### Exercise aim
Reproduce each of the following records word for word, leaving out the pictures.

### Data for the task
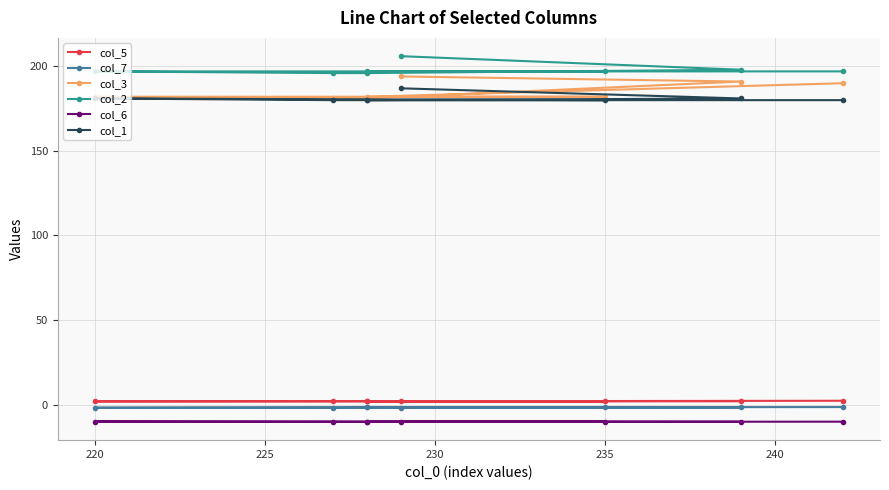

What is the smallest value displayed?

-10.2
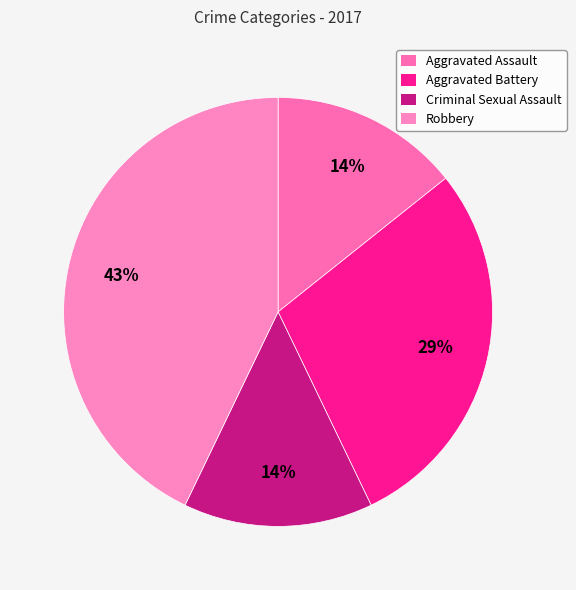

Rank the categories by value from highest to lowest.

Robbery, Aggravated Battery, Aggravated Assault, Criminal Sexual Assault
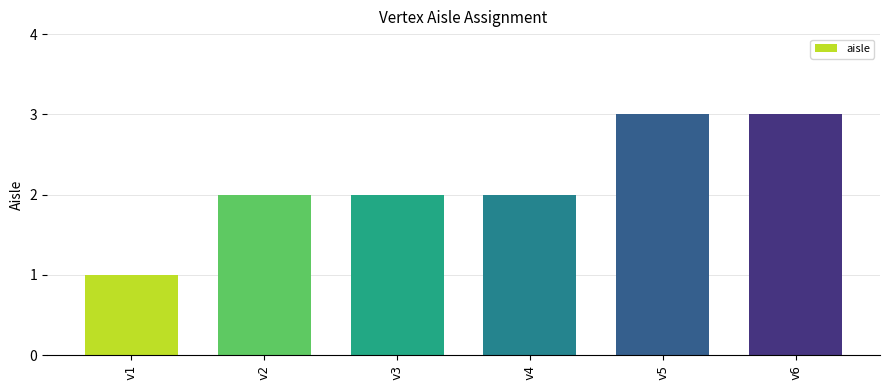

What is the ratio of the value at v4 to the value at v2?

1.0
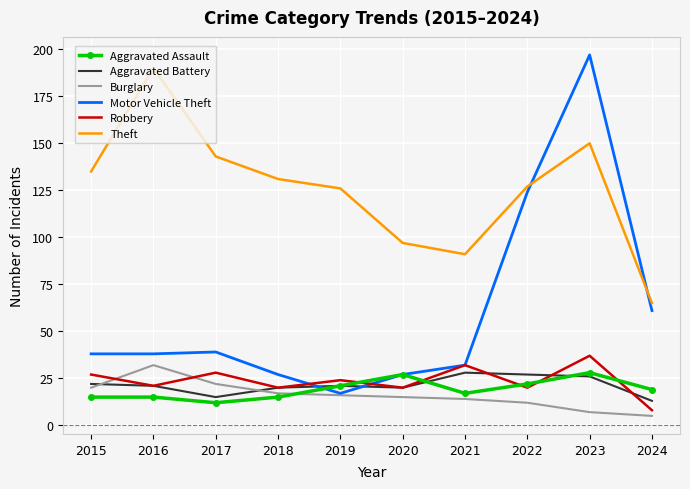

At which label is Motor Vehicle Theft closest to 107?

2022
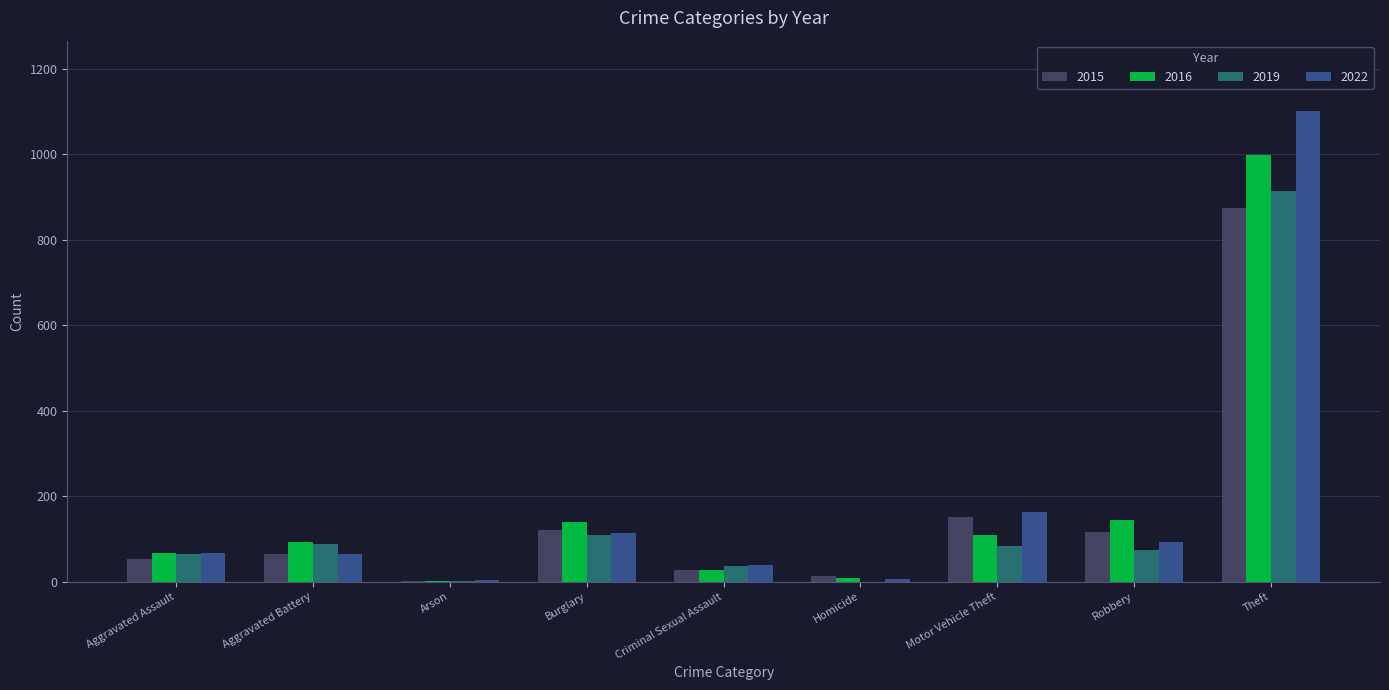

Is it true that 2019 equals 84 at Motor Vehicle Theft?

True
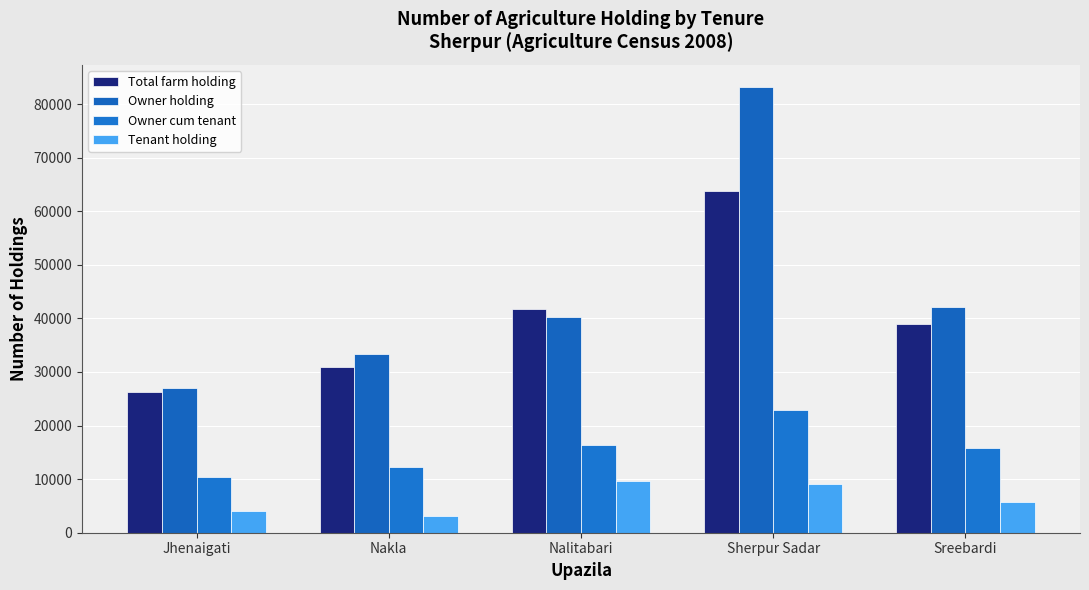

Between Jhenaigati and Nakla, which is larger?

Nakla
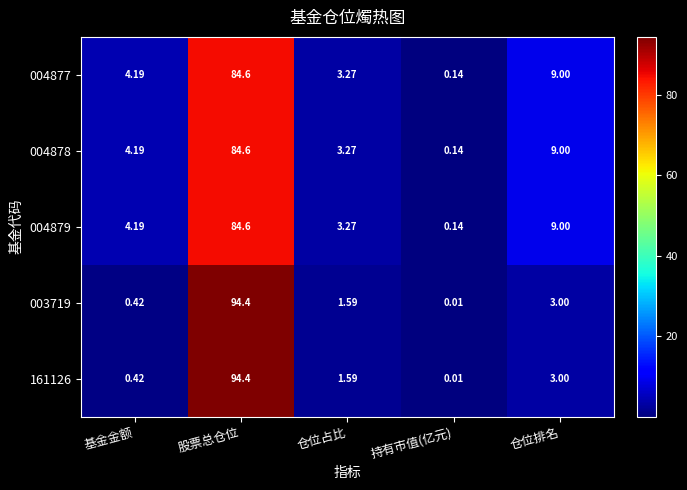

Rank the categories by 161126 value from lowest to highest.

持有市值(亿元), 基金金额, 仓位占比, 仓位排名, 股票总仓位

### Exercise result
What is the smallest value displayed?

-10.2

Rank the categories by value from highest to lowest.

Robbery, Aggravated Battery, Aggravated Assault, Criminal Sexual Assault

What is the ratio of the value at v4 to the value at v2?

1.0

At which label is Motor Vehicle Theft closest to 107?

2022

Is it true that 2019 equals 84 at Motor Vehicle Theft?

True

Between Jhenaigati and Nakla, which is larger?

Nakla

Rank the categories by 161126 value from lowest to highest.

持有市值(亿元), 基金金额, 仓位占比, 仓位排名, 股票总仓位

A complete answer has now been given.